I am amazed every time I flip through it by its unique way of being so rich and so poor at the same time. It is rich in all the above mentioned, and poor in pretentiousness. Straightforward, down to earth, honest-to-God report of what had to be reported – and nothing else. The book itself is stripped down to the bare essentials and it only makes me love the fancy title lettering even more, so much that I almost see it blinking on and off as a neon light from a bar would do in the dark of night.

©ANDERS PETERSEN

It’s so transparent you can see through it – or feel you’re there. And the reason why I love it so much is that I have a very personal photographic memory related to Cafe Lehmitz (I’ll be brief – promise).

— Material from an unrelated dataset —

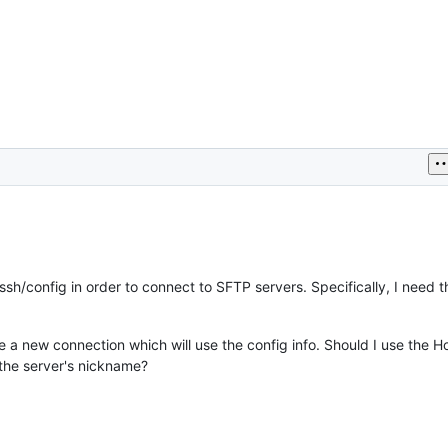
sh/config in order to connect to SFTP servers. Specifically, I need t
e a new connection which will use the config info. Should I use the H
 the server's nickname?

So, I was around 20 and I had just started to discovery what you could do with documentary photography in terms of storytelling and powerful narratives. It was a gloomy afternoon in December, in Lucca, and I was attending photojournalist Massimo Mastrorillo’s workshop on such matters.

©ANDERS PETERSEN

To provide us with guidance and advice, he had brought some of his favourite photobooks with him (and many of them would also become a pick of my favourites later on, such as Billingham’s Ray’s a Laugh or Telex Iran by Gilles Peress). The table was literally flooded with wonderful things, and I remember this little, black and white white compact book striking me straight on. Cafe Lehmitz was special to him as well, for Massimo’s main advice to us was to follow what really means to us in our photography. To follow what literally grabs your heart and your stomach and does not let you go, to photograph what you love, in any possible way.

So, as I have tweeted before – this is what I’ve always found in Cafe Lehmitz from that moment on. Love, warmth of heart, being human, humble and true. That’s what I like about it and what I think of every time I start doing something photographic.